LISTED RECORDS |
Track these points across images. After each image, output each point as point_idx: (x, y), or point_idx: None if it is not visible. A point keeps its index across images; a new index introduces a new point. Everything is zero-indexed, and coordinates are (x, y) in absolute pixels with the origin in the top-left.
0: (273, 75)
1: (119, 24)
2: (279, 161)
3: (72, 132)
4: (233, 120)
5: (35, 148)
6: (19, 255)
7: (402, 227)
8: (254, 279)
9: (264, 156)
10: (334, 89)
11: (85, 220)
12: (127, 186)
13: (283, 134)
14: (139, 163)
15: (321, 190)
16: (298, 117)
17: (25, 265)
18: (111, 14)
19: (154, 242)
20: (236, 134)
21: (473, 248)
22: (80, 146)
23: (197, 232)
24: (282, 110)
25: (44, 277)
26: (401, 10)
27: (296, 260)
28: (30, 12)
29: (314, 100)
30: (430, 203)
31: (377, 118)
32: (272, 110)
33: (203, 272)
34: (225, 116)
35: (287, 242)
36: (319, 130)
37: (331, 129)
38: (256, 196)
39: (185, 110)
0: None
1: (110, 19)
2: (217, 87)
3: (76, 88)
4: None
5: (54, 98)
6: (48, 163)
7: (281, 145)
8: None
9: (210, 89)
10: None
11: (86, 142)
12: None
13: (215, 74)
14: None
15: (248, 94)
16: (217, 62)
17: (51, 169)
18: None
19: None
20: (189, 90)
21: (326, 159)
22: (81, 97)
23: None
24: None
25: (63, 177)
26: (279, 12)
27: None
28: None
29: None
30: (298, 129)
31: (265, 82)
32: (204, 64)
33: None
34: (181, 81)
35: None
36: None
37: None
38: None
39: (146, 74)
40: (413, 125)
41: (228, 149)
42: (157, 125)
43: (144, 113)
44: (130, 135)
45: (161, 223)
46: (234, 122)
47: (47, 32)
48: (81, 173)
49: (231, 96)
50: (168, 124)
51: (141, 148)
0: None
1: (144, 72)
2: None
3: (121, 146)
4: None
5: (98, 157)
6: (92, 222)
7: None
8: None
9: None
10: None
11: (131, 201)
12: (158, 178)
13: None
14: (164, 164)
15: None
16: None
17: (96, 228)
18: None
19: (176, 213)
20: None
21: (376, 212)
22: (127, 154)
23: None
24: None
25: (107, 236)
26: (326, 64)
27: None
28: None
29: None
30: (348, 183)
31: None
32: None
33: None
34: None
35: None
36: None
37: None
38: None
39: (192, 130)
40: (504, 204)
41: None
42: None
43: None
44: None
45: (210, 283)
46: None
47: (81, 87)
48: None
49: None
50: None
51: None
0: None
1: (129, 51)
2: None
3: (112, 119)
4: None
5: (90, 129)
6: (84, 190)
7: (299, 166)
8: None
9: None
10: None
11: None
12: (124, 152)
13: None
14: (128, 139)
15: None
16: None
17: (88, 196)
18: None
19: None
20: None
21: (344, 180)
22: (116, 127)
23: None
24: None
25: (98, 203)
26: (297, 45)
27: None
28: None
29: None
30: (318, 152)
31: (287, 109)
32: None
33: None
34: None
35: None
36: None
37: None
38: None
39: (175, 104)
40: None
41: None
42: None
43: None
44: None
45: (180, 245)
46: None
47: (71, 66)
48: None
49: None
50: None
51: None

YOUR OBJECTIVE | Write out all of the records word for word.

RESPONSE |
Track these points across images. After each image, output each point as point_idx: (x, y), or point_idx: None if it is not visible. A point keeps its index across images; a new index introduces a new point. Everything is zero-indexed, and coordinates are (x, y) in absolute pixels with the origin in the top-left.
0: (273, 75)
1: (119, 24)
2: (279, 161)
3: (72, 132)
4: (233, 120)
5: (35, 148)
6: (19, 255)
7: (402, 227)
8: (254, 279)
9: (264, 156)
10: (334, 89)
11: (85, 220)
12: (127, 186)
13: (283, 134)
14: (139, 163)
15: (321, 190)
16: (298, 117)
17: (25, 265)
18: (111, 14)
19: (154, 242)
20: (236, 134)
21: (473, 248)
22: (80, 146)
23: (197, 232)
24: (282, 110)
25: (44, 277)
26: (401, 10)
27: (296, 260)
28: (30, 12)
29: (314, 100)
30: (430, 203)
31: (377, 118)
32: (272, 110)
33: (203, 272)
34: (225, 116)
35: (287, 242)
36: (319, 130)
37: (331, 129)
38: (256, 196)
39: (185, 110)
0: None
1: (110, 19)
2: (217, 87)
3: (76, 88)
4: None
5: (54, 98)
6: (48, 163)
7: (281, 145)
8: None
9: (210, 89)
10: None
11: (86, 142)
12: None
13: (215, 74)
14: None
15: (248, 94)
16: (217, 62)
17: (51, 169)
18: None
19: None
20: (189, 90)
21: (326, 159)
22: (81, 97)
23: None
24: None
25: (63, 177)
26: (279, 12)
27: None
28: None
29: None
30: (298, 129)
31: (265, 82)
32: (204, 64)
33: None
34: (181, 81)
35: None
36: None
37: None
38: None
39: (146, 74)
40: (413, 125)
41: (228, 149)
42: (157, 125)
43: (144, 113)
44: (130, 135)
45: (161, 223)
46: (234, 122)
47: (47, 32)
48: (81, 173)
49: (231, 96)
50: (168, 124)
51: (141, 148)
0: None
1: (144, 72)
2: None
3: (121, 146)
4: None
5: (98, 157)
6: (92, 222)
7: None
8: None
9: None
10: None
11: (131, 201)
12: (158, 178)
13: None
14: (164, 164)
15: None
16: None
17: (96, 228)
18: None
19: (176, 213)
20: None
21: (376, 212)
22: (127, 154)
23: None
24: None
25: (107, 236)
26: (326, 64)
27: None
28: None
29: None
30: (348, 183)
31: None
32: None
33: None
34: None
35: None
36: None
37: None
38: None
39: (192, 130)
40: (504, 204)
41: None
42: None
43: None
44: None
45: (210, 283)
46: None
47: (81, 87)
48: None
49: None
50: None
51: None
0: None
1: (129, 51)
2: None
3: (112, 119)
4: None
5: (90, 129)
6: (84, 190)
7: (299, 166)
8: None
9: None
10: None
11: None
12: (124, 152)
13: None
14: (128, 139)
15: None
16: None
17: (88, 196)
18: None
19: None
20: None
21: (344, 180)
22: (116, 127)
23: None
24: None
25: (98, 203)
26: (297, 45)
27: None
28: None
29: None
30: (318, 152)
31: (287, 109)
32: None
33: None
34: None
35: None
36: None
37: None
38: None
39: (175, 104)
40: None
41: None
42: None
43: None
44: None
45: (180, 245)
46: None
47: (71, 66)
48: None
49: None
50: None
51: None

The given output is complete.